Look through the records below for the line with "right elbow: (505, 346)". Return that line and each one after it up to and including the line with "left knee: (484, 332)", exactly.

Excerpts from a dataset:
*** Begin section ***

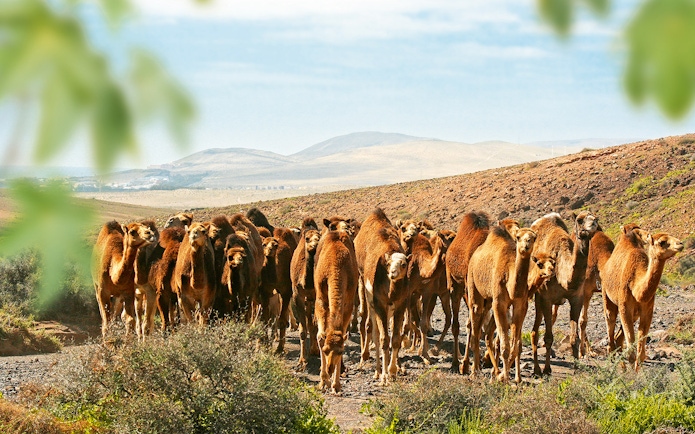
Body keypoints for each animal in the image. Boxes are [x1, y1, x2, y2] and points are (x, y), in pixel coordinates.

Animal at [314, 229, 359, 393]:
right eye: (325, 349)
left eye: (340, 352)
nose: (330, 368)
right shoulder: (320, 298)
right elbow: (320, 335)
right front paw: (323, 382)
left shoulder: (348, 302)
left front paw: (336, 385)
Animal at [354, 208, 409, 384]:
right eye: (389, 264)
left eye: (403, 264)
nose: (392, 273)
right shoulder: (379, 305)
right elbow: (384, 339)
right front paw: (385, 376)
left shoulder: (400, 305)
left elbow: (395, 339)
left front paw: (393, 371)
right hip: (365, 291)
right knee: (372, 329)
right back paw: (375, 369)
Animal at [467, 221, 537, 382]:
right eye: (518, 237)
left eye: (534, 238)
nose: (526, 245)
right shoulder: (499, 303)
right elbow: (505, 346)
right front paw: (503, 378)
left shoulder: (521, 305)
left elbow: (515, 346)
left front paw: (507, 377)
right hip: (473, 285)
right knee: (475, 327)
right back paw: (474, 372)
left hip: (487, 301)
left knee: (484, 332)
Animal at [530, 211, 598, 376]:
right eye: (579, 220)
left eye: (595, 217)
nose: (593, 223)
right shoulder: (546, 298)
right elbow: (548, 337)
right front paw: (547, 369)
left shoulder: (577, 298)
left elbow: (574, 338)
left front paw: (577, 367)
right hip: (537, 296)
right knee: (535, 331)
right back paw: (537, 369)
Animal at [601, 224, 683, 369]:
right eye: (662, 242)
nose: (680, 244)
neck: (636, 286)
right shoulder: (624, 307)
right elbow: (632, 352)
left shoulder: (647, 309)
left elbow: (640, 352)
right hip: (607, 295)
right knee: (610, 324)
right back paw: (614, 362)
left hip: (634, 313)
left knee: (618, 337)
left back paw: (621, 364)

*** End section ***
*** Begin section ***

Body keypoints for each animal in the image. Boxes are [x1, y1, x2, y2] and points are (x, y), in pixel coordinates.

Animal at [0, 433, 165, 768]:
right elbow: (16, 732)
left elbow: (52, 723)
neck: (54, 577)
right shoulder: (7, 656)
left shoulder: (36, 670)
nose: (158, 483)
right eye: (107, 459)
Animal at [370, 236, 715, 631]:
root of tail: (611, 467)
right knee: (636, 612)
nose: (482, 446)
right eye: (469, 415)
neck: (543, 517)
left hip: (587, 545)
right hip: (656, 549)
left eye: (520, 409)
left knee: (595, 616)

*** End section ***
*** Begin section ***

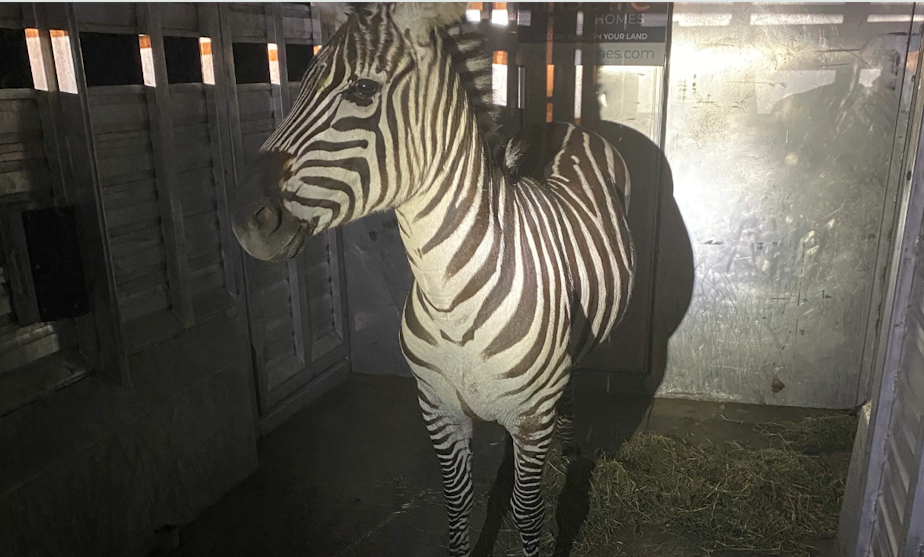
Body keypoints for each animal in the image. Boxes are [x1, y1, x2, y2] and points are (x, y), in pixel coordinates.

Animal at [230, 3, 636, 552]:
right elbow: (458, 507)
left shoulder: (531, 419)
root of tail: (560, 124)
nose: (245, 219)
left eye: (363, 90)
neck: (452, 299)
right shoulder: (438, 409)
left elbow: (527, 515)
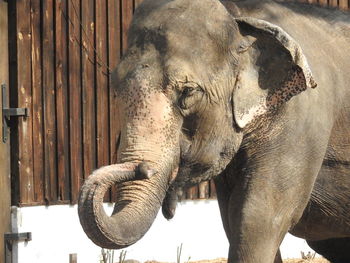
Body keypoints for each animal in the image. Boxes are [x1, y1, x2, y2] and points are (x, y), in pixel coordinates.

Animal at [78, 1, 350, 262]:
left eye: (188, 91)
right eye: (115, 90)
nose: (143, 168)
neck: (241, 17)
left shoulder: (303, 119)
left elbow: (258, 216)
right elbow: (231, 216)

*** End section ***

> _Answer for this exercise_
right elbow: (505, 346)
right front paw: (503, 378)
left shoulder: (521, 305)
left elbow: (515, 346)
left front paw: (507, 377)
right hip: (473, 285)
right knee: (475, 327)
right back paw: (474, 372)
left hip: (487, 301)
left knee: (484, 332)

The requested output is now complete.